Epidemiological, biological and virological characteristics of coronaviruses, including their demonstrated ability to easily cross species barriers, suggest that pets and livestock should be considered as part of a global control and of a “One Health” approach to evaluate if animals that are close to human contacts could represent a risk source of infections for humans and vice versa [62–63]. Based on the mentioned preliminary evidences on the potential relationships between SARS-CoV–2 and pigs (even if contrasting) and considering i) the relevance of the pig production systems for meat supply, ii) that several other coronaviruses circulate in pigs and cause diseases in this livestock species [7–8, 40], iii) that receptor variants may confer different susceptibility to infections within species [48–53], iv) that coronaviruses may jump the species barriers easily [5,18,46,57] and v) that variability of the RBD region of the spike protein might determine a quite large host spectrum for every coronaviruses [45, 64], as part of a “One Health” approach [63], it is needed to evaluate the genetic variability segregating in pig populations potentially conferring differences of sensitivity to coronavirus-related diseases.

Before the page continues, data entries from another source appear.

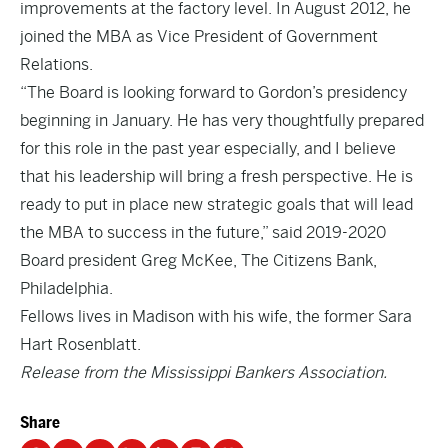
improvements at the factory level. In August 2012, he
joined the MBA as Vice President of Government
Relations.
“The Board is looking forward to Gordon’s presidency
beginning in January. He has very thoughtfully prepared
for this role in the past year especially, and I believe
that his leadership will bring a fresh perspective. He is
ready to put in place new strategic goals that will lead
the MBA to success in the future,” said 2019-2020
Board president Greg McKee, The Citizens Bank,
Philadelphia.
Fellows lives in Madison with his wife, the former Sara
Hart Rosenblatt.
Release from the Mississippi Bankers Association.
Share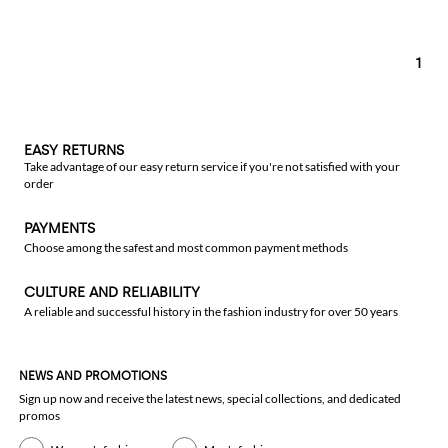
1
EASY RETURNS
Take advantage of our easy return service if you're not satisfied with your
order
PAYMENTS
Choose among the safest and most common payment methods
CULTURE AND RELIABILITY
A reliable and successful history in the fashion industry for over 50 years
NEWS AND PROMOTIONS
Sign up now and receive the latest news, special collections, and dedicated
promos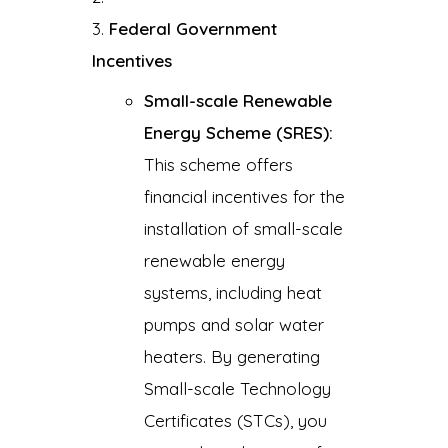
Federal Government
Incentives
Small-scale Renewable
Energy Scheme (SRES):
This scheme offers
financial incentives for the
installation of small-scale
renewable energy
systems, including heat
pumps and solar water
heaters. By generating
Small-scale Technology
Certificates (STCs), you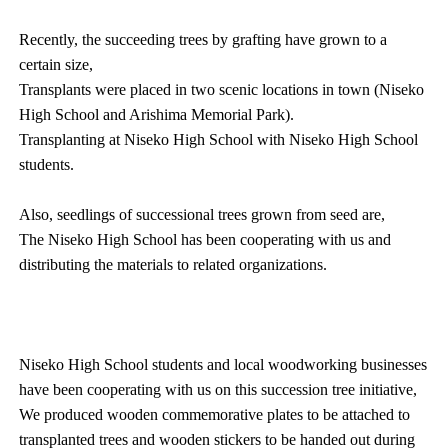
Recently, the succeeding trees by grafting have grown to a
certain size,
Transplants were placed in two scenic locations in town (Niseko
High School and Arishima Memorial Park).
Transplanting at Niseko High School with Niseko High School
students.
Also, seedlings of successional trees grown from seed are,
The Niseko High School has been cooperating with us and
distributing the materials to related organizations.
Niseko High School students and local woodworking businesses
have been cooperating with us on this succession tree initiative,
We produced wooden commemorative plates to be attached to
transplanted trees and wooden stickers to be handed out during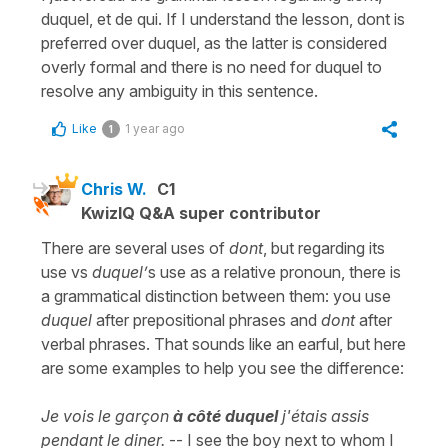
duquel, et de qui. If I understand the lesson, dont is
preferred over duquel, as the latter is considered
overly formal and there is no need for duquel to
resolve any ambiguity in this sentence.
Like
1 year ago
1
Chris W.
C1
KwizIQ Q&A super contributor
There are several uses of
dont
, but regarding its
use vs
duquel’
s use as a relative pronoun, there is
a grammatical distinction between them: you use
duquel
after prepositional phrases and
dont
after
verbal phrases. That sounds like an earful, but here
are some examples to help you see the difference:
Je vois le garçon
à côté duquel
j'étais assis
pendant le diner.
-- I see the boy next to whom I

In this study, we investigated the variability in several pig genes (ACE2, ANPEP, DPP4 and TMPRSS2)that can serve as receptors or protease for priming the infection of coronaviruses. We also evaluated their relevance in conferring potential differences in susceptibility to coronavirus diseases, also considering a comparative analysis between the corresponding human genes and the information available in other species. Analysis of variability included a total of 22 European pig breeds and wild boars and two Asian pig populations using next generation sequencing data (NGS). This dataset covered a broad number of pig genetic resources raised in Europe [65–66] in comparison with a few Asian populations. The obtained results could be useful i) to establish a risk evaluation system in a “One Health” approach, including information on the diversity of pig populations, ii) to define cross species evolutionary analyses of genes involved in coronavirus infections and iii) to identify natural genetic variability within the Sus scrofa species that could help to design genetic improvement strategies to increase genetic resistance in commercial and autochthonous pig populations against emerging and re-emerging coronavirus diseases.